### SUPPLIED MATERIAL

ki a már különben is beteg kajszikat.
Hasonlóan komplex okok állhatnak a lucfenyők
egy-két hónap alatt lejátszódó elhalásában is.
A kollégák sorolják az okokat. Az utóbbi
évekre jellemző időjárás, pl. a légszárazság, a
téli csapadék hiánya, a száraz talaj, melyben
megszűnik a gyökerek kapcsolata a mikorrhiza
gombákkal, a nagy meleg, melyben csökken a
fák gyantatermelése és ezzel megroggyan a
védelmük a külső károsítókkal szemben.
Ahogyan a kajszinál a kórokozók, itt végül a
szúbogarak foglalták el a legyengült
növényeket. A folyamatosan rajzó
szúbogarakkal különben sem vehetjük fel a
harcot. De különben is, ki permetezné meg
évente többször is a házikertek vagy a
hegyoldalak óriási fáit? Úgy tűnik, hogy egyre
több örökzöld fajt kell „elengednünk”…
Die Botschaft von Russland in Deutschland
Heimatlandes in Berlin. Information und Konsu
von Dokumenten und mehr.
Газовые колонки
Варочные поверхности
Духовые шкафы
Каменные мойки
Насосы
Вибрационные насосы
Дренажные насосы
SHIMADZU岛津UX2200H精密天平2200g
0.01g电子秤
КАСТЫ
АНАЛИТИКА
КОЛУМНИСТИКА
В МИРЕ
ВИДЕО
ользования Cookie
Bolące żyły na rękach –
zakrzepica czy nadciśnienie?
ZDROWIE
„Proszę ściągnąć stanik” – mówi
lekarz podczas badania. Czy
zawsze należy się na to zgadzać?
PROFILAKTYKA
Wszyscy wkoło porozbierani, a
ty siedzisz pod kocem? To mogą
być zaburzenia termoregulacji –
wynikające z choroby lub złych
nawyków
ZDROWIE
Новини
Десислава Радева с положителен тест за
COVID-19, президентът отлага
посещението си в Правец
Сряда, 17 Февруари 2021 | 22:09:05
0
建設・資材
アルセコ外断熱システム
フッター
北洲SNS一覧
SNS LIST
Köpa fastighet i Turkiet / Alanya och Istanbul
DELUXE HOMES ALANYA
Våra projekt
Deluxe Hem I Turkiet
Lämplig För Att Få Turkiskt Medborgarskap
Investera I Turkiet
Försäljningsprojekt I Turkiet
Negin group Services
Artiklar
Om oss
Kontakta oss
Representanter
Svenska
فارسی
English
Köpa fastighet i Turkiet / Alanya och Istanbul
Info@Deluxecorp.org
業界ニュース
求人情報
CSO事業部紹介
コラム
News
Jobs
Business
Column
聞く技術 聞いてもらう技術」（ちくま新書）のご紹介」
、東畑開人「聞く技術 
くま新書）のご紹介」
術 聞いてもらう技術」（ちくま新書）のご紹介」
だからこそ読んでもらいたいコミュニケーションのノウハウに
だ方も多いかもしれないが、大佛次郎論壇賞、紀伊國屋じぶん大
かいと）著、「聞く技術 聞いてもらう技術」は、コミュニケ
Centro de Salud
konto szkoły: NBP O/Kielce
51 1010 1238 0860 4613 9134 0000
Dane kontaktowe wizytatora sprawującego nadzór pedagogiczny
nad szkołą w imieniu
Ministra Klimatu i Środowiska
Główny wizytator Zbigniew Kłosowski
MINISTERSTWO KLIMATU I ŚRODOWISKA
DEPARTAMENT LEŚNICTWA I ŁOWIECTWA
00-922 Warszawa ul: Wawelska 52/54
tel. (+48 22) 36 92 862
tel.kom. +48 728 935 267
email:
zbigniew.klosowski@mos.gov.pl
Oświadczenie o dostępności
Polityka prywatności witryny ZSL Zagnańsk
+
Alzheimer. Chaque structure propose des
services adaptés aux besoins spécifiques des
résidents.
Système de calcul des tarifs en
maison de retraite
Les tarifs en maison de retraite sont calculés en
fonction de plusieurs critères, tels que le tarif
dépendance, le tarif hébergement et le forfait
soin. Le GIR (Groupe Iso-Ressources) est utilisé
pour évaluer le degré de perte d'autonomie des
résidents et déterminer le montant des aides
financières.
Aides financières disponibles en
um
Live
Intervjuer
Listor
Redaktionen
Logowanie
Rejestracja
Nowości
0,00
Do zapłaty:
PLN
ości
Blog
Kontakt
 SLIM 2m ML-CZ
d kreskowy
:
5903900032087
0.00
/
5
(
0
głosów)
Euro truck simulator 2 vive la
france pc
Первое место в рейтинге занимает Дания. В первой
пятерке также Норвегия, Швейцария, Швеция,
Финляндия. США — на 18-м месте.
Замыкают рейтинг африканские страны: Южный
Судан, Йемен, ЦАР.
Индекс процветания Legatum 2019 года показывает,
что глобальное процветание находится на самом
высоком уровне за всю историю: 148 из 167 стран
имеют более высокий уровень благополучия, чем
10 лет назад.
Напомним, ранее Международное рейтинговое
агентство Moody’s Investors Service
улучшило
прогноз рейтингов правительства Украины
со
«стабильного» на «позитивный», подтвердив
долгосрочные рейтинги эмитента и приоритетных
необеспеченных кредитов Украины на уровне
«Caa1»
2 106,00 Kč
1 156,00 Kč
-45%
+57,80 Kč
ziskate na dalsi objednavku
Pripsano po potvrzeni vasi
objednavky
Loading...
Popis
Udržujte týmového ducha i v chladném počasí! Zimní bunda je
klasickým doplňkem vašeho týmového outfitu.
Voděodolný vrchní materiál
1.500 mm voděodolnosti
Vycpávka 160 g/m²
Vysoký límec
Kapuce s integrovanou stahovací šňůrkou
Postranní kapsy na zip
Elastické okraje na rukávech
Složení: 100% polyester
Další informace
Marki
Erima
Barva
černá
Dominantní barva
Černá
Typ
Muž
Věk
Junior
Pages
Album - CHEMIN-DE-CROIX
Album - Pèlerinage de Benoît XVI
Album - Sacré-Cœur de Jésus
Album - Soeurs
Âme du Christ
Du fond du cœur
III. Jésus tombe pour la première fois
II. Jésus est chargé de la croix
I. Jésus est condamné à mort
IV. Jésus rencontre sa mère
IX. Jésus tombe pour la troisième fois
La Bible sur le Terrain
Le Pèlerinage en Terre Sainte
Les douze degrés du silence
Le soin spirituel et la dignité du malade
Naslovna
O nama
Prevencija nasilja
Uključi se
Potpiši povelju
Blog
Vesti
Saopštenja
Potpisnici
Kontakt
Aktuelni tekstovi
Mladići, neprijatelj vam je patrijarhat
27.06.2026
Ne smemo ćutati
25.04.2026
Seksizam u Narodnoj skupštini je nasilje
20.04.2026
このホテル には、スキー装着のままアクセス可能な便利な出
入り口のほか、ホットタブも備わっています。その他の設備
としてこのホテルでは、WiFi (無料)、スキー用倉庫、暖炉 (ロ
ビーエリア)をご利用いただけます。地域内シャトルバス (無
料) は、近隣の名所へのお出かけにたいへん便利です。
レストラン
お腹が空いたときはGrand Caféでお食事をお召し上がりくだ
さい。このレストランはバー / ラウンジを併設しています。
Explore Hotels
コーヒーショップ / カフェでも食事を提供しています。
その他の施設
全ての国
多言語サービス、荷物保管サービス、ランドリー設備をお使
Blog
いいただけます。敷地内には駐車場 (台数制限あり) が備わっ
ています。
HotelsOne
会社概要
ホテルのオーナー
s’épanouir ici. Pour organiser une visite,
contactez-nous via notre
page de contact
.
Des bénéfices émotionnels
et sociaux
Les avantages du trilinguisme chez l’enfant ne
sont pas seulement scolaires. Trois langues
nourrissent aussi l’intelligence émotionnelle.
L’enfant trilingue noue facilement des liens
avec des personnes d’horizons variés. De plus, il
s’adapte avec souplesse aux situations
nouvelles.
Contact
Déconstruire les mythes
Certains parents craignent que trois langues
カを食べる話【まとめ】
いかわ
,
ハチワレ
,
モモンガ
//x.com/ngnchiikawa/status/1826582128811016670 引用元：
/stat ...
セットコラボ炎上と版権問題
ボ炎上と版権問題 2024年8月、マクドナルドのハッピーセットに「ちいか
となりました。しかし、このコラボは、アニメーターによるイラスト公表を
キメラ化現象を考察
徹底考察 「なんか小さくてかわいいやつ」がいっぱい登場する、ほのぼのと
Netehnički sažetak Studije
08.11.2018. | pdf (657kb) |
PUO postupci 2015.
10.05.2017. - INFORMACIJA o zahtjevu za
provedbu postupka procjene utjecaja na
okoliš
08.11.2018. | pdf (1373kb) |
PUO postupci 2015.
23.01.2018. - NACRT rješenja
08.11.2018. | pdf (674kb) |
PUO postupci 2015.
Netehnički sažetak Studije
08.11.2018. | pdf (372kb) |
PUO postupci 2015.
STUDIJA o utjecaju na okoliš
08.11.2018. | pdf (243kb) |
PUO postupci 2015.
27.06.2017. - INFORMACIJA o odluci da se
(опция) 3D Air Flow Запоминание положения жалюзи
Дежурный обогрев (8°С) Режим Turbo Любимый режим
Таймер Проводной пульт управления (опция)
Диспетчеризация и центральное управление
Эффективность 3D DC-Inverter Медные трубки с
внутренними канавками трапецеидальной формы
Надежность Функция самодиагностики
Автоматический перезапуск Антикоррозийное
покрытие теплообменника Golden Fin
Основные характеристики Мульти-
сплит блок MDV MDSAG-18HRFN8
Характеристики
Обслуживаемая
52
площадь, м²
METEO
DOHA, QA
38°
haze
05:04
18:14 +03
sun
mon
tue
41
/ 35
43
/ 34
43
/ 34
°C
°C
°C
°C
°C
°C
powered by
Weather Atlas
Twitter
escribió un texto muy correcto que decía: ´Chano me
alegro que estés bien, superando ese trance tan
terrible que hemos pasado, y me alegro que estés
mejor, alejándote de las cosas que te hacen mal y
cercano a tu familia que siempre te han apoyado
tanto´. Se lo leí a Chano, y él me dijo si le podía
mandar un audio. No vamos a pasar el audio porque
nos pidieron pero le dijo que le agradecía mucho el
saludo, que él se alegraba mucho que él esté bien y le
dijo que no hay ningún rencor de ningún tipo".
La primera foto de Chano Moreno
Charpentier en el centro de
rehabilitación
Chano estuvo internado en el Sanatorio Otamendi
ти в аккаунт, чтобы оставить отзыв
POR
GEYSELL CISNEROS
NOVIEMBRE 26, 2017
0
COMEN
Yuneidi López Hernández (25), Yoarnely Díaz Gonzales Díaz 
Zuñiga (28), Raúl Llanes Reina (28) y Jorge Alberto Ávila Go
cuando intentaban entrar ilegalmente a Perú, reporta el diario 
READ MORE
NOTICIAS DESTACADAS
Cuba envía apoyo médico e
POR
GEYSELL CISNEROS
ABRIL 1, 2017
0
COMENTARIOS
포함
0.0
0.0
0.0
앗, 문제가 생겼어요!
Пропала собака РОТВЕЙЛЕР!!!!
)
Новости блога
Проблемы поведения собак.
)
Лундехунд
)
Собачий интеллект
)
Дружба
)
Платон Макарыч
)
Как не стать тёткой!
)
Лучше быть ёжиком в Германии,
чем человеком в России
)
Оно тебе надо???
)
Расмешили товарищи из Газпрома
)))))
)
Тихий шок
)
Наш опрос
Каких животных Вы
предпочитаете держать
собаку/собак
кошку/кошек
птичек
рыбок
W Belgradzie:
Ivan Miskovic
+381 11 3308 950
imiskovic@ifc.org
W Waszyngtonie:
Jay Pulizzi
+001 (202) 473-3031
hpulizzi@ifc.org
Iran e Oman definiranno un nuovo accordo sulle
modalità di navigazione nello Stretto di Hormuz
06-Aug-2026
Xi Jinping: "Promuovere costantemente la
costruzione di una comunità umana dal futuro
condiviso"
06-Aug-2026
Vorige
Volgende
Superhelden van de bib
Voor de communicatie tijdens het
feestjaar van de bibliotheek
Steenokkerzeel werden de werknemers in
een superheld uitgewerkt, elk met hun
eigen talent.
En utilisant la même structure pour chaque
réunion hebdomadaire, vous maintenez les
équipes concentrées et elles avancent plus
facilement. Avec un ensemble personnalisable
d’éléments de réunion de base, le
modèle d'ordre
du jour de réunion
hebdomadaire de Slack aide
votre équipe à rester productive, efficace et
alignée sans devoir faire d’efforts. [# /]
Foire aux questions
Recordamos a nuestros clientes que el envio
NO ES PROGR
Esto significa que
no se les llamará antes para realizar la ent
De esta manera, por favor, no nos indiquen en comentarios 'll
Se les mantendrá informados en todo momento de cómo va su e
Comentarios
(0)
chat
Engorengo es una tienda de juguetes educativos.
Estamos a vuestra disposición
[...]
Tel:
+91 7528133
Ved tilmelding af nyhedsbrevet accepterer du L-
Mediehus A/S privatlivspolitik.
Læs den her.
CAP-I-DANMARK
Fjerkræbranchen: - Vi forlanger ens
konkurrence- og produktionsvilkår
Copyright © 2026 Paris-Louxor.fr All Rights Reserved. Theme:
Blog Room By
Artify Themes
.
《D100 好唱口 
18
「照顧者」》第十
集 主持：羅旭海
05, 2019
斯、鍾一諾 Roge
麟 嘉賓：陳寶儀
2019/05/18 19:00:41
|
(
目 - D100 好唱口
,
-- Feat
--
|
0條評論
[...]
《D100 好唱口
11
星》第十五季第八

### TASK REQUIREMENTS
Taking the listing above as the source, transcribe only the lines starting at the line with "Таймер Проводной пульт управления (опция)" and going through the line with "tanto´. Se lo", unaltered and with both ends included.

### RESULT OF THE EXERCISE
Таймер Проводной пульт управления (опция)
Диспетчеризация и центральное управление
Эффективность 3D DC-Inverter Медные трубки с
внутренними канавками трапецеидальной формы
Надежность Функция самодиагностики
Автоматический перезапуск Антикоррозийное
покрытие теплообменника Golden Fin
Основные характеристики Мульти-
сплит блок MDV MDSAG-18HRFN8
Характеристики
Обслуживаемая
52
площадь, м²
METEO
DOHA, QA
38°
haze
05:04
18:14 +03
sun
mon
tue
41
/ 35
43
/ 34
43
/ 34
°C
°C
°C
°C
°C
°C
powered by
Weather Atlas
Twitter
escribió un texto muy correcto que decía: ´Chano me
alegro que estés bien, superando ese trance tan
terrible que hemos pasado, y me alegro que estés
mejor, alejándote de las cosas que te hacen mal y
cercano a tu familia que siempre te han apoyado
tanto´. Se lo leí a Chano, y él me dijo si le podía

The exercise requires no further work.